The National Consumer Disputes Redressal Commission (NCDRC) has directed Mercedes Benz India to pay a compensation of ₹ 10 lakh to a complainant for carrying out “unfair trade”. The automobile manufacturer was on Monday asked to pay ₹25,000 as litigation cost.
Safety features
Complainant Crompton Greaves Ltd had bought a Mercedes Benz in 2002 keeping in mind the safety features promised by the manufacturer. It was alleged that despite the promise the front, side and window airbags failed to deploy when the car met with an accident, in which the driver and the passenger were injured.
It was alleged that the airbags suffered from inherent defects in design and failed to inflate as the crash sensors failed to register the impact.
Further, the complainants claimed “the representation with respect to the correct operation of the airbags provided in the vehicle were false and were made with a mala fide intention of luring the customers into buying the vehicle”.

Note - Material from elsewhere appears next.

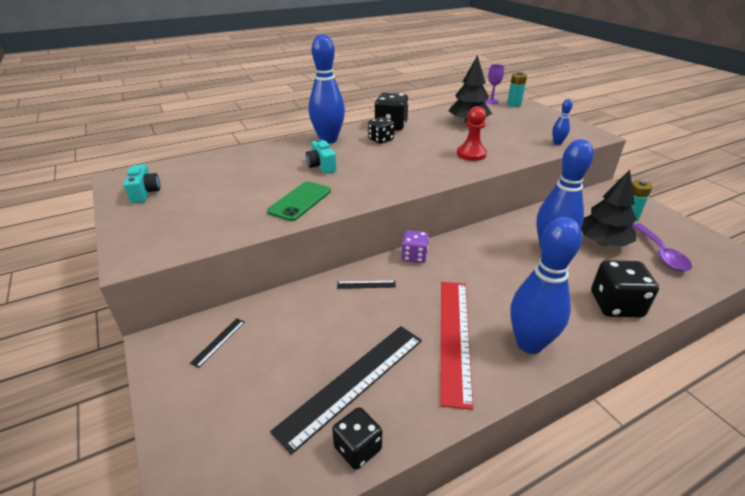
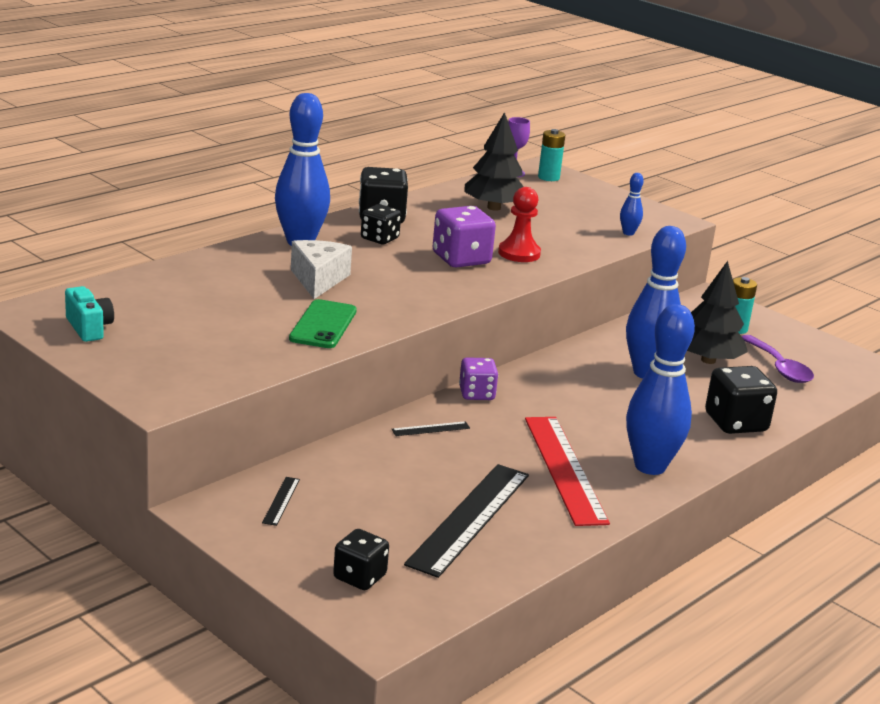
camera: 20 degrees left, 10 degrees down
(321, 166) = (318, 279): turquoise camera -> white cheese
(357, 448) = (505, 565): black dice -> black dice (359, 577)
(428, 156) = (461, 259): none -> purple dice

In their defence, Mercedes Benz argued that the “impact was not of sufficient strength” to trigger inflation of airbags and that the side airbags did not get deployed as it was a frontal collision.
The court referred to the owner’s manual which said the airbags would be triggered only if a collision happens at a force ‘exceeding a predetermined level’. However, the court observed that the manual did not disclose what the ‘predetermined level’ was.
Owner’s manual
In the order, V.K. Jain, the presiding member of the NCDRC, said, “If the front airbags were not to deploy in every accident resulting in front end impact, the opposite parties, in my view, ought to have disclosed to the buyers as to what the predetermined level, necessary to trigger the front passenger airbag, were. In the absence of such a disclosure in the owner’s manual, as far as the functioning of the front passenger airbags are concerned, would be deficient on account of it not providing the requisite information to the buyer.”